Furthermore, according to China's premier, Wen Jiabao, the structure of economic growth has become increasingly unstable and is not sustainable. The investment share of GDP, the most volatile component of output, is approaching 50 per cent while the consumption share has dropped by more than 10 percentage points since the late 1980s. The imbalanced nature of growth could lead to a sharp and potentially disruptive drop in growth during a slowdown.

The People's Bank of China has engaged in what some commentators have described as an aggressive bout of monetary tightening over the past three years. Domestic lending rates have been raised four times while bank reserve ratios have been increased seven times.

However, the results of this campaign have been dismal.
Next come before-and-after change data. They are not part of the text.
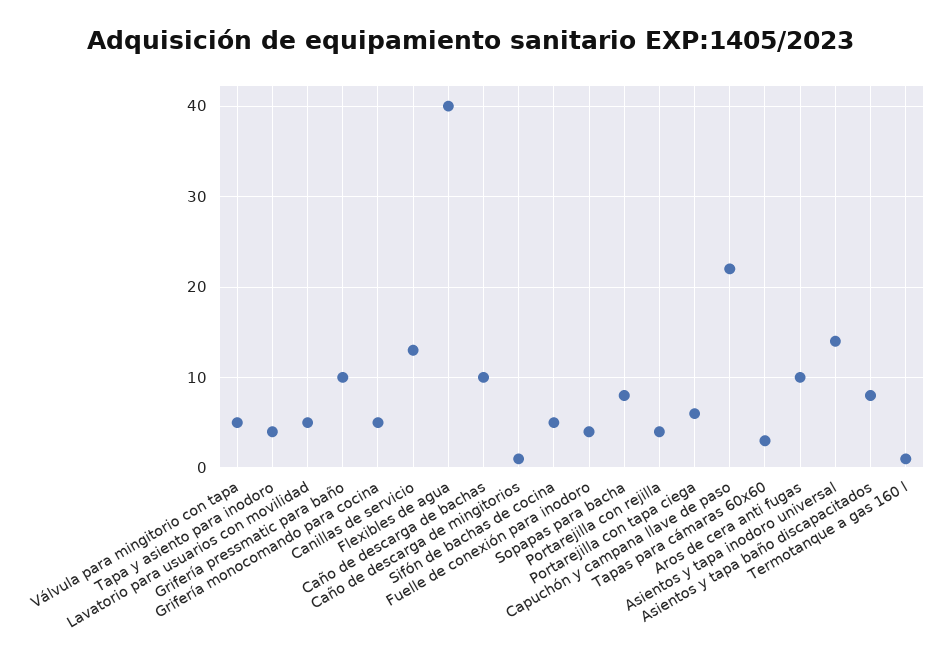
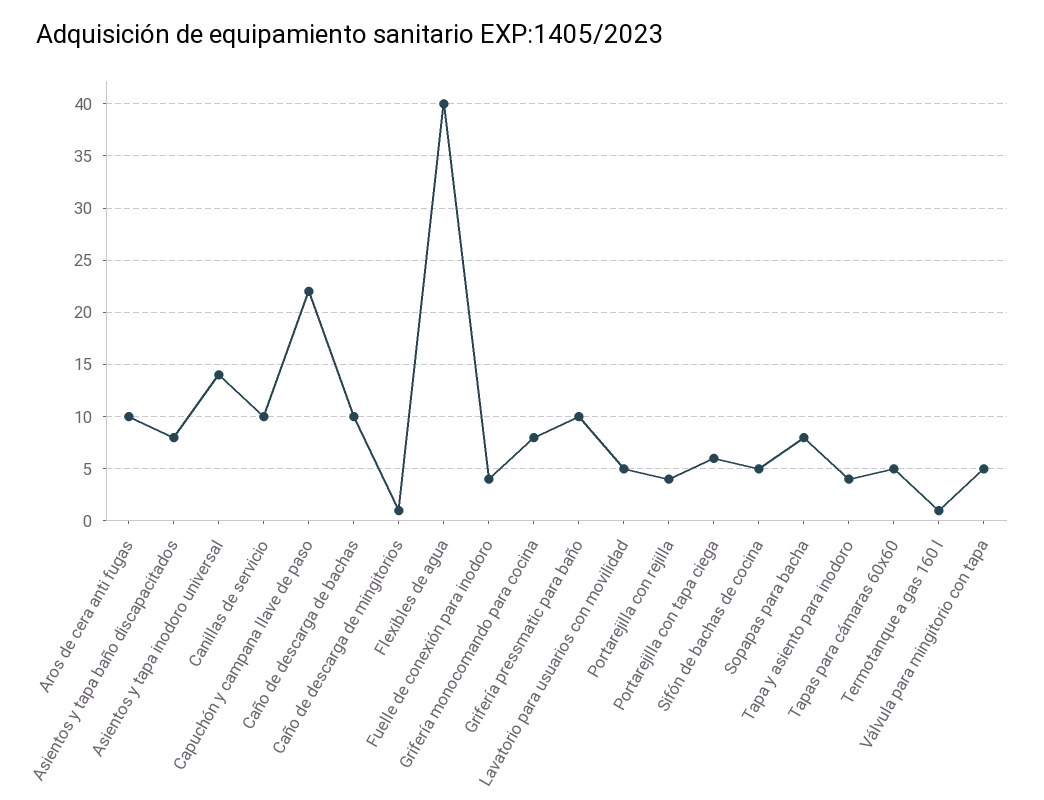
  {
    "Válvula para mingitorio con tapa": 5,
    "Tapa y asiento para inodoro": 4,
    "Lavatorio para usuarios con movilidad": 5,
    "Grifería pressmatic para baño": 10,
-   "Grifería monocomando para cocina": 5,
+   "Grifería monocomando para cocina": 8,
-   "Canillas de servicio": 13,
+   "Canillas de servicio": 10,
    "Flexibles de agua": 40,
    "Caño de descarga de bachas": 10,
    "Caño de descarga de mingitorios": 1,
    "Sifón de bachas de cocina": 5,
    "Fuelle de conexión para inodoro": 4,
    "Sopapas para bacha": 8,
    "Portarejilla con rejilla": 4,
    "Portarejilla con tapa ciega": 6,
    "Capuchón y campana llave de paso": 22,
-   "Tapas para cámaras 60x60": 3,
+   "Tapas para cámaras 60x60": 5,
    "Aros de cera anti fugas": 10,
    "Asientos y tapa inodoro universal": 14,
    "Asientos y tapa baño discapacitados": 8,
    "Termotanque a gas 160 l": 1
  }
Economic growth accelerated in 2005 and then again in 2006 to the highest rate of increase in more than a decade. The economy gathered speed during the first quarter with year-on-year growth of more than 11 per cent. Monetary policy has been ineffective and the reasons why can be traced to China's obsession with its quasi-fixed exchange rate with the dollar.

China has been subsidising its large and growing export sector through a grossly undervalued currency, which according to some respected economists is trading at roughly 40 per cent below fair value relative to the dollar.
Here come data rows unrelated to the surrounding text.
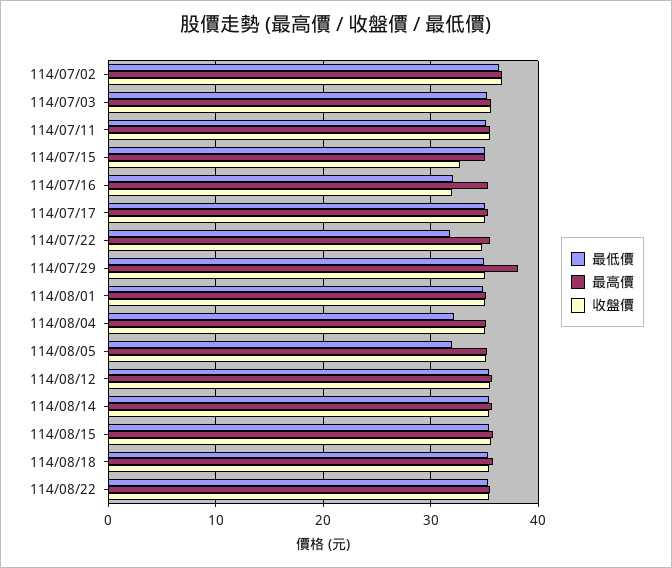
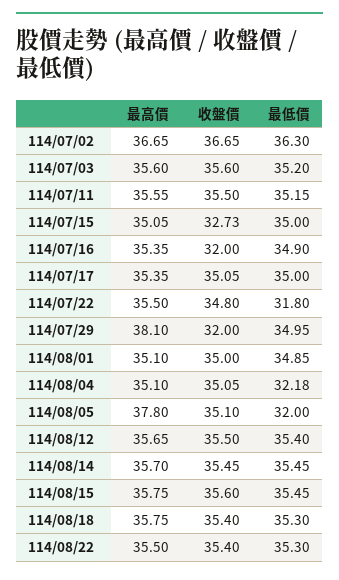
  {
    "最低價": {
      "114/07/02": 36.3,
      "114/07/03": 35.2,
      "114/07/11": 35.15,
      "114/07/15": 35,
-     "114/07/16": 32,
+     "114/07/16": 34.9,
      "114/07/17": 35,
      "114/07/22": 31.8,
      "114/07/29": 34.95,
      "114/08/01": 34.85,
      "114/08/04": 32.18,
      "114/08/05": 32,
      "114/08/12": 35.4,
      "114/08/14": 35.45,
      "114/08/15": 35.45,
      "114/08/18": 35.3,
      "114/08/22": 35.3
    },
    "最高價": {
      "114/07/02": 36.65,
      "114/07/03": 35.6,
      "114/07/11": 35.55,
      "114/07/15": 35.05,
      "114/07/16": 35.35,
      "114/07/17": 35.35,
      "114/07/22": 35.5,
      "114/07/29": 38.1,
      "114/08/01": 35.1,
      "114/08/04": 35.1,
-     "114/08/05": 35,
+     "114/08/05": 37.8,
      "114/08/12": 35.65,
      "114/08/14": 35.7,
      "114/08/15": 35.75,
      "114/08/18": 35.75,
      "114/08/22": 35.5
    },
    "收盤價": {
      "114/07/02": 36.65,
      "114/07/03": 35.6,
      "114/07/11": 35.5,
      "114/07/15": 32.73,
      "114/07/16": 32,
      "114/07/17": 35.05,
      "114/07/22": 34.8,
-     "114/07/29": 35,
+     "114/07/29": 32,
      "114/08/01": 35,
      "114/08/04": 35.05,
      "114/08/05": 35.1,
      "114/08/12": 35.5,
      "114/08/14": 35.45,
      "114/08/15": 35.6,
      "114/08/18": 35.4,
      "114/08/22": 35.4
    }
  }

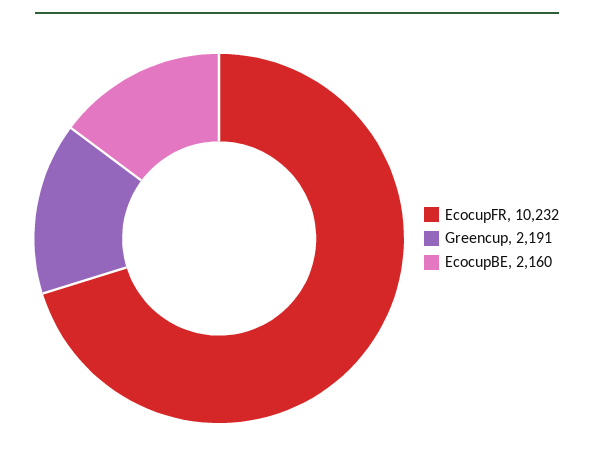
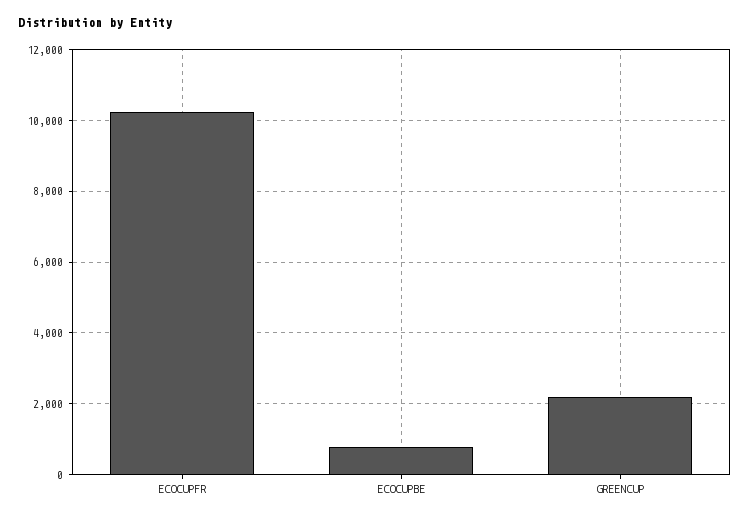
  {
    "EcocupFR": 10232,
    "Greencup": 2191,
-   "EcocupBE": 2160
+   "EcocupBE": 800
  }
To prevent a significant appreciation of its currency in the presence of a large current account surplus and hefty capital inflows, the People's Bank of China has had to engage in substantial currency intervention via the sale of domestic currency and the purchase of foreign exchange reserves.
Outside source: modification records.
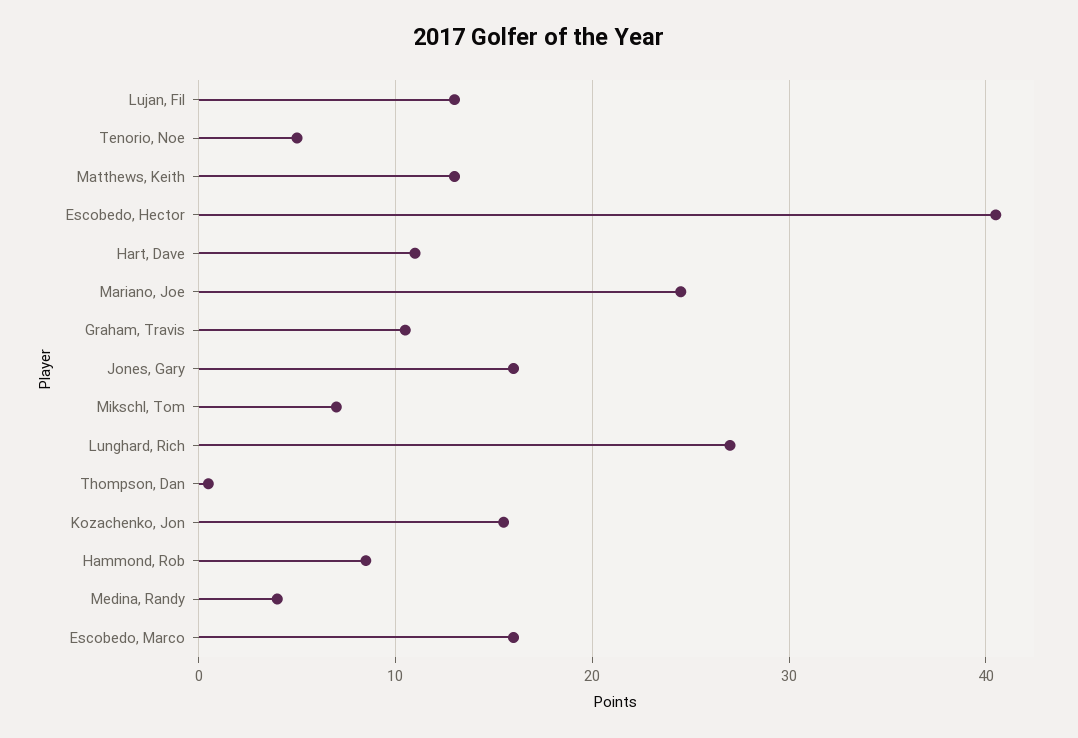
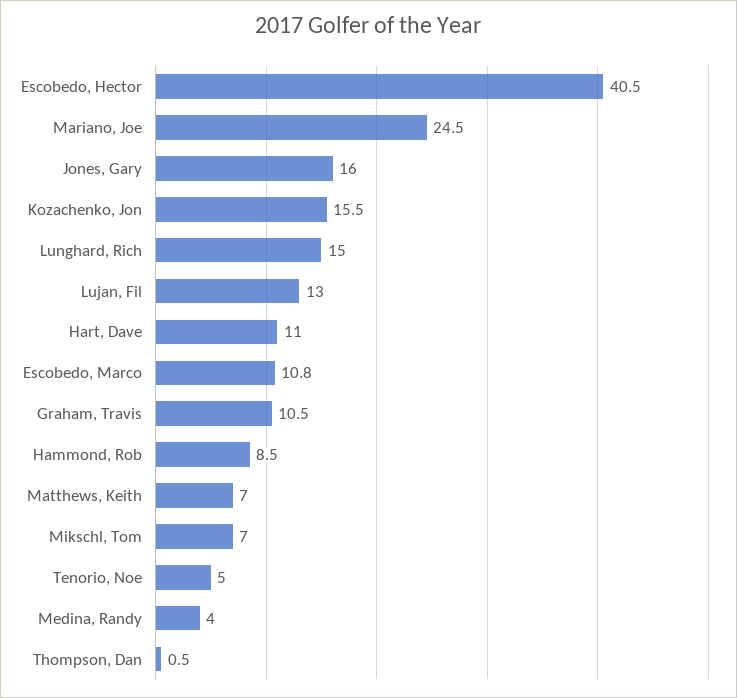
  {
    "Lujan, Fil": 13,
    "Tenorio, Noe": 5,
-   "Matthews, Keith": 13,
+   "Matthews, Keith": 7,
    "Escobedo, Hector": 40.5,
    "Hart, Dave": 11,
    "Mariano, Joe": 24.5,
    "Graham, Travis": 10.5,
    "Jones, Gary": 16,
    "Mikschl, Tom": 7,
-   "Lunghard, Rich": 27,
+   "Lunghard, Rich": 15,
    "Thompson, Dan": 0.5,
    "Kozachenko, Jon": 15.5,
    "Hammond, Rob": 8.5,
    "Medina, Randy": 4,
-   "Escobedo, Marco": 16
+   "Escobedo, Marco": 10.8
  }

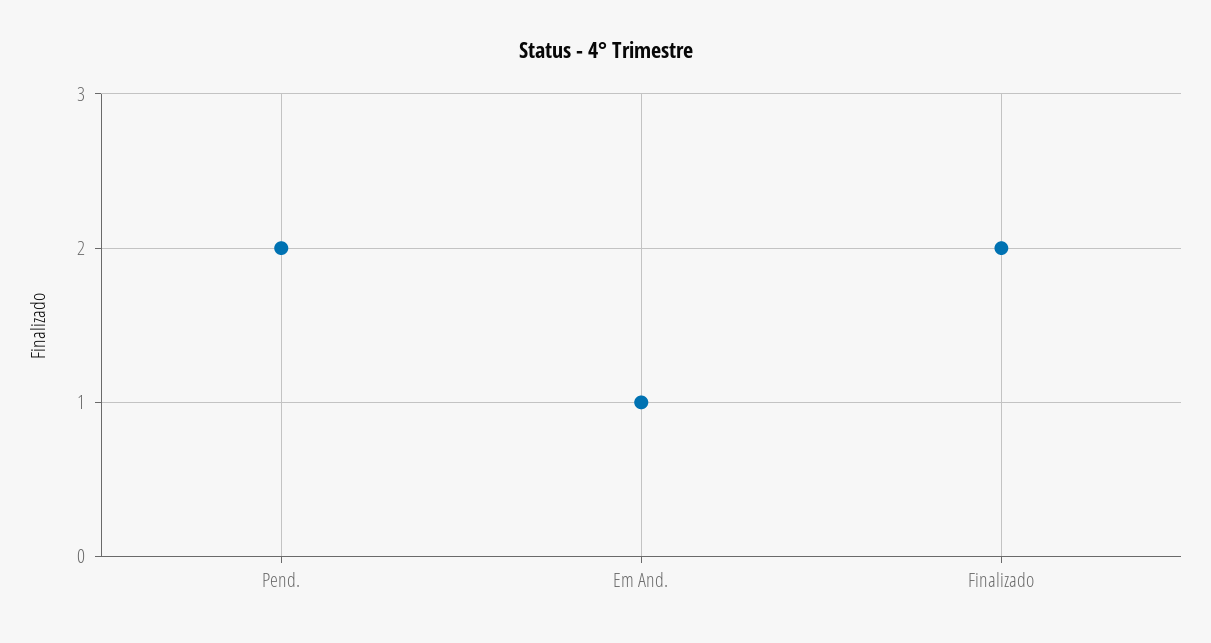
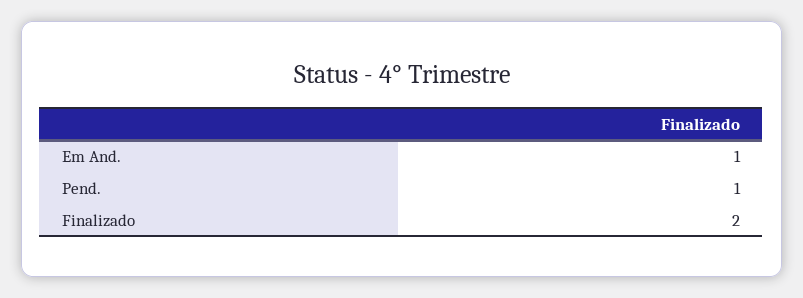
  {
-   "Pend.": 2,
+   "Pend.": 1,
    "Em And.": 1,
    "Finalizado": 2
  }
The accumulation of foreign currency has been staggering. China's foreign exchange holdings have risen sixfold over the past five years and early last year its stock became the world's largest, exceeding those of Japan. The level of reserves exceeded $1 trillion within a matter of months and the rate of accumulation has accelerated recently to roughly $40 billion a month or twice the rate apparent in both 2005 and 2006. The distortions to the economy should not be underestimated.

China's so-called aggressive tightening of monetary policy is a fiction. Current policy is encouraging greater risk-taking by both borrowers and savers. Official interest rates are artificially low due to current exchange rate policy and are several percentage points below both the actual and sustainable rates of nominal economic growth.

Thus, the incentive to borrow and invest remains high.

Meanwhile, the capacity to lend has not been affected by the increase in bank reserve ratios as the actual level of reserves held is a number of percentage points above that currently required while the loan-to-deposits ratio is near an all-time low. Furthermore, households are happy to fund new equity issuance. Savings rates are high due to the dismal public provision of education and healthcare. However, deposit rates are negative in real terms and not surprisingly, given restrictions on capital outflows, cash balances are increasingly being directed to the stock market.

There is no doubting how far China has come since it implemented reforms in the late 1970s. However, current policy is in dire need of an overhaul. Unfortunately, this is unlikely to happen before next year's Olympic Games. China's first "great leap forward" caused a famine that unleashed untold misery on the populace. The second could lead to a crash.